The weather was nice enough while we were there but it isn't summer and not very hot. Not really swimming conditions. The multitudes have yet to arrived. That begins in December and during the summer season, it is said, the beaches become so crowded that the sand on them is barely visible. All we really saw was the occasional oddball frollicking about in the cold surf and the industry of youngsters assembling countless, what I can only describe as beach huts.

In line with all other places I have been in Argentina, there is a shrine to the Falklands War. This one honours the score or so who died that were born in Mar Del Plata. I don´t want to show disrespect but it was not exactly Stalingrad in magnitude. I continue to be surprised by the intensity of how the Argentines feel about the war. Aside from the dead and the defeat, I think the Argentines feel most strongly about the nature of their defeat. The speed and thoroughness of it. It was a humiliation really (but what else should one expect when a conscript army takes on a professional army). They are Argentines are proud people (justifiably so, in my estimation) and what happened on those dreary, windswept islands hurt their national psyche rather deeply.

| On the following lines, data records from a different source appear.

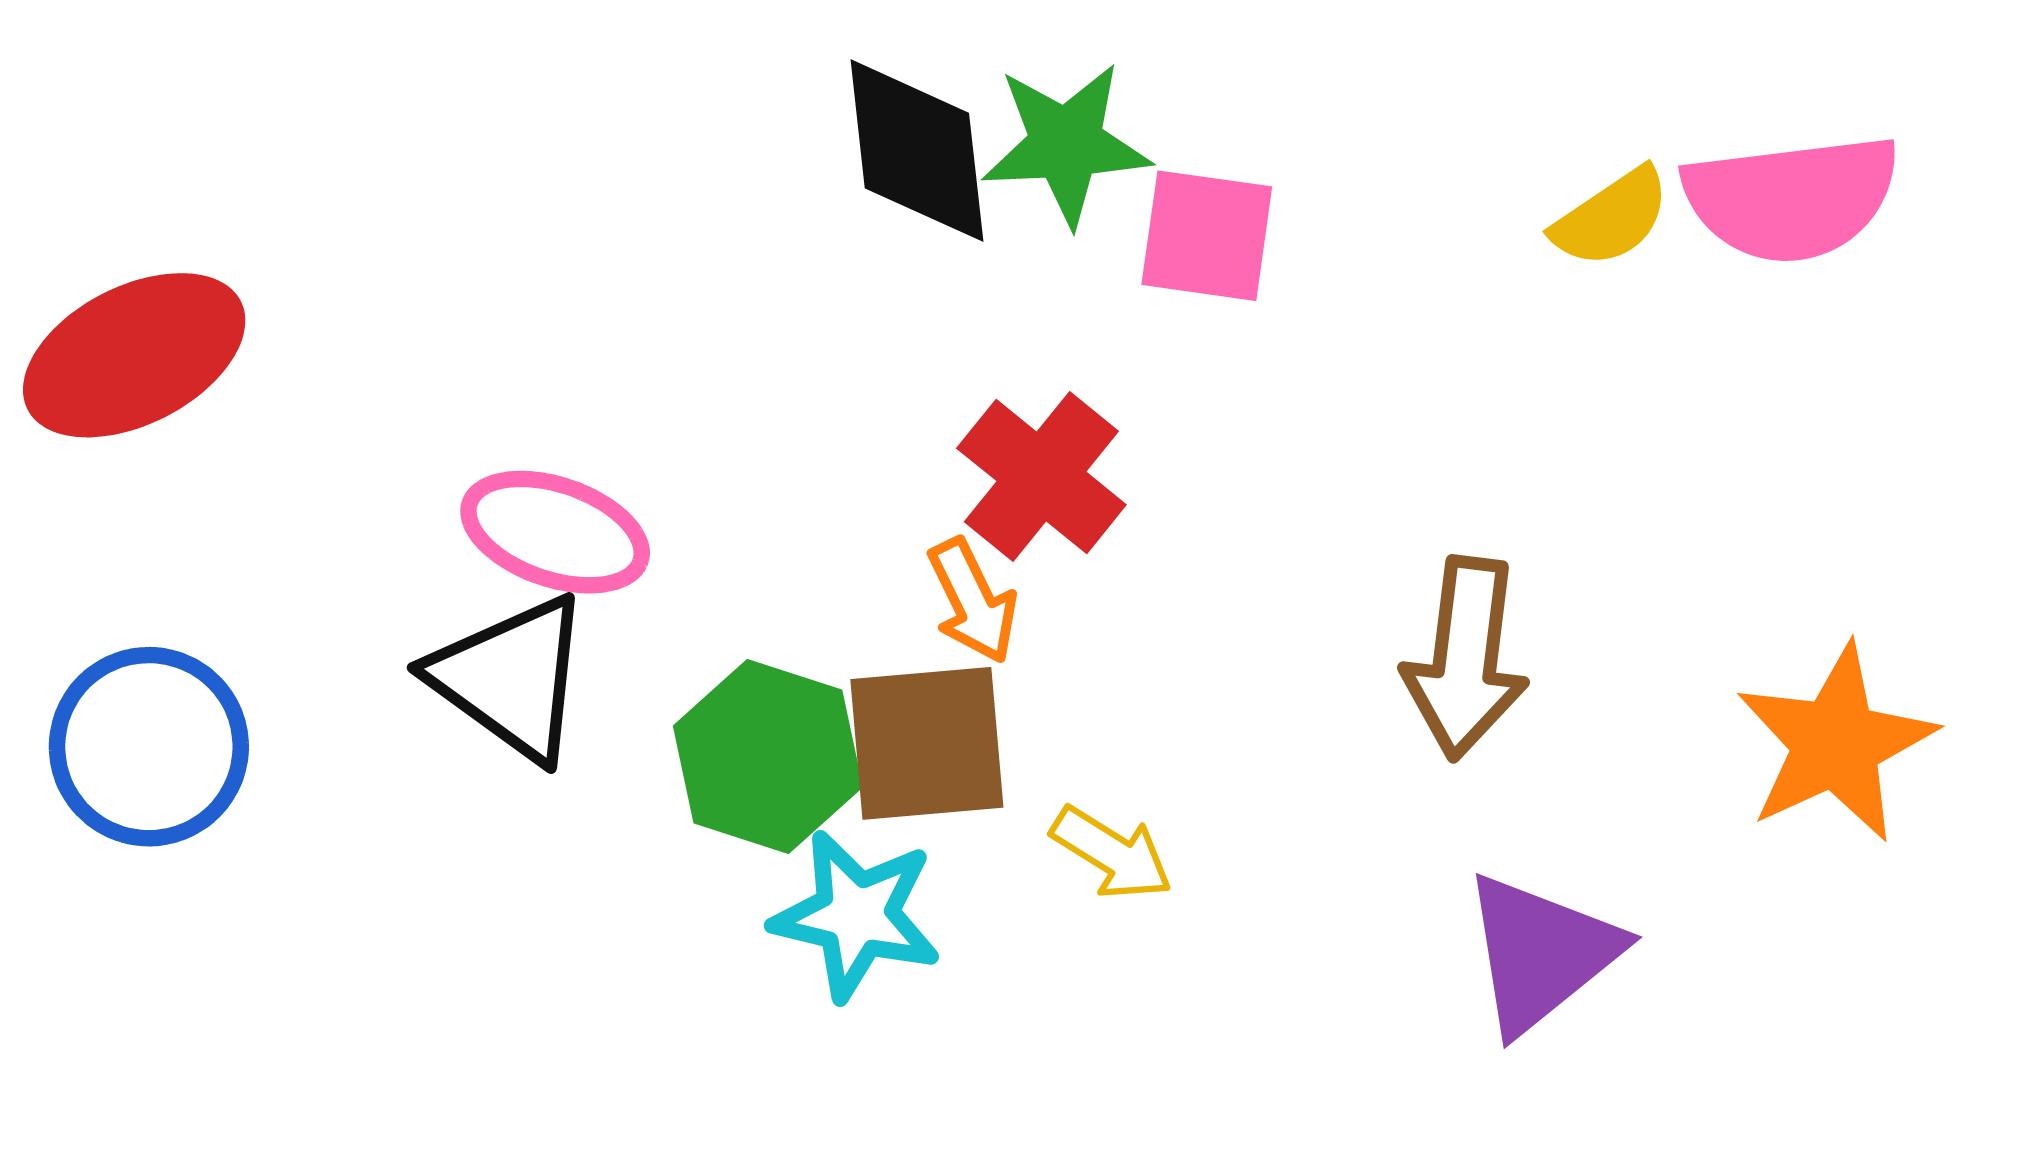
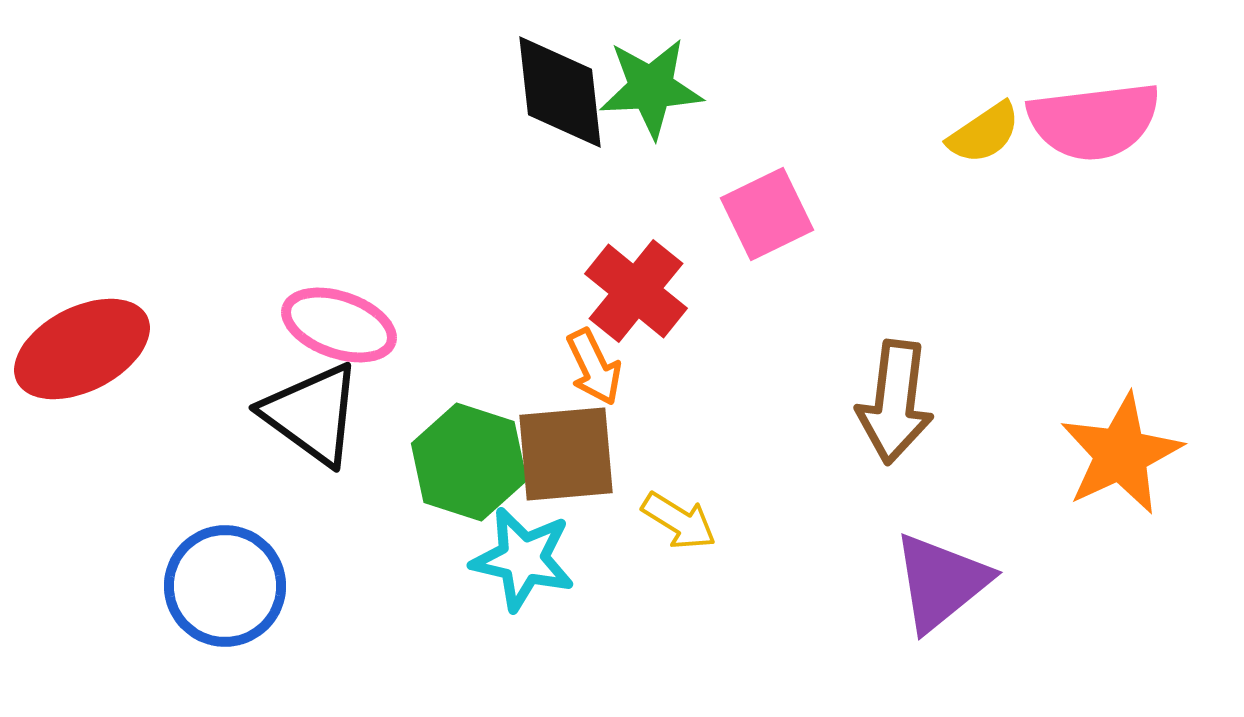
pink square: (1207, 236) -> (767, 214), moved, turned -34
red ellipse: (134, 355) -> (82, 349), moved
blue circle: (149, 747) -> (225, 586), moved

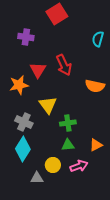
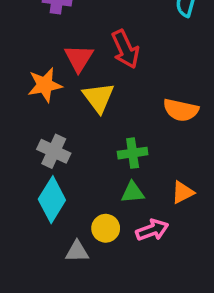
orange semicircle: (95, 86) -> (181, 110), moved
yellow triangle: (48, 105) -> (98, 98), moved

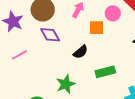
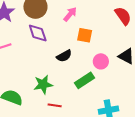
pink circle: (113, 13) -> (101, 61), moved
green rectangle: (105, 72) -> (84, 80), turned -30

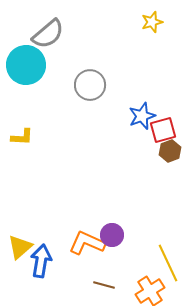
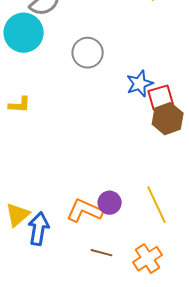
brown hexagon: (170, 151) -> (168, 119), size x1.4
yellow line: (168, 263) -> (157, 205), moved

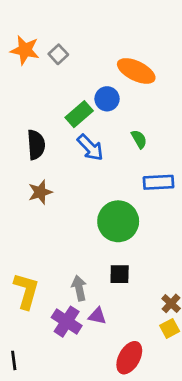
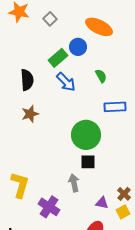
gray square: (58, 54) -> (50, 19), moved
black square: (120, 274) -> (88, 162), moved
gray arrow: (79, 288) -> (74, 183), moved
purple triangle: (97, 316) -> (102, 203), moved

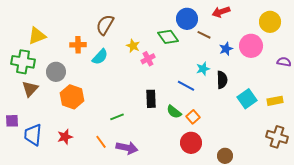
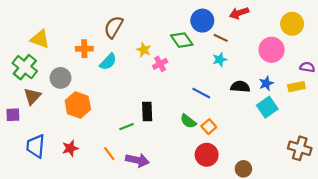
yellow triangle: (37, 36) -> (40, 39), turned 42
blue star: (226, 49) -> (266, 83), moved
green cross: (23, 62) -> (25, 67), turned 30
cyan star: (203, 69) -> (220, 60), moved
black semicircle: (222, 80) -> (240, 87), turned -84
black rectangle: (151, 99) -> (147, 111), moved
yellow rectangle: (275, 101) -> (296, 87), moved
purple square: (12, 121) -> (13, 115), moved

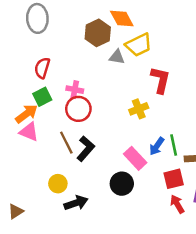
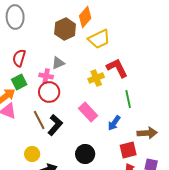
orange diamond: (122, 18) -> (85, 17), turned 70
gray triangle: (117, 57) -> (58, 63), moved, turned -32
red L-shape: (160, 80) -> (117, 68), turned -40
yellow cross: (139, 109) -> (96, 78), moved
green line: (174, 145) -> (128, 99), moved
pink rectangle: (135, 158) -> (88, 112), moved

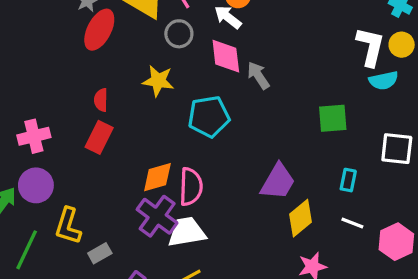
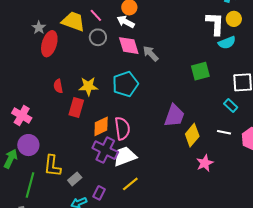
yellow star: (158, 81) -> (88, 86), moved
pink cross: (34, 136) -> (22, 116), turned -36
red rectangle: (99, 137) -> (76, 108), moved
cyan rectangle: (348, 180) -> (231, 106), moved, turned -48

Anyway, onto less profound ground, Mar Del Plata is home to a jolly bunch of 800 large, tremendously smelly, loud and sometimes irritable sea lions. They stink. Phew! The colony is natural. They occupy a side of the main harbour and lounge about barking at each other most of the time. When the trawlers return to port they go crazy. The benevolent fishermen throw the unusable catch plus entrails to them. That´s their main activity other than slobbering about, rolling over each other and basking in the sun. They take absoltutely no notice of the numerous humans standing only a matter of feet away. Gawking from behind the safety of a metal fence I should add. Despite the whiff, it is a interesting spectacle.

It reminds me of another thing about the Argentines. They are not out to commercialise everything like some in Europe. If this sea lion colony existed in say, London, then the local counsel would sell of the site to some investor on the grounds that they are better qualified to efficiently handle the ecology and preservation of the colony. Yeah, yeah. The colony manages itself well enough. The local authorities here provide for the little old lady with the lolly pop stick who waves on the traffic to prevent conjestion. If locals want to see them, then just pop down.

A quick walk along the beach of Mar Del Plata and you will note that many other pursuits are free too. Bowls, squash courts, volley ball pitches, etc, etc. What´s more, they are used. It is refreshing to see that although the Argentines are capitalist by definition, they are not yet obsessed with milking everything for money when the opportunity seems ripe.

Oh, and one of the main statues is to a man from Co Mayo who happened to be the founder of the Argentine Navy, Admiral Brown.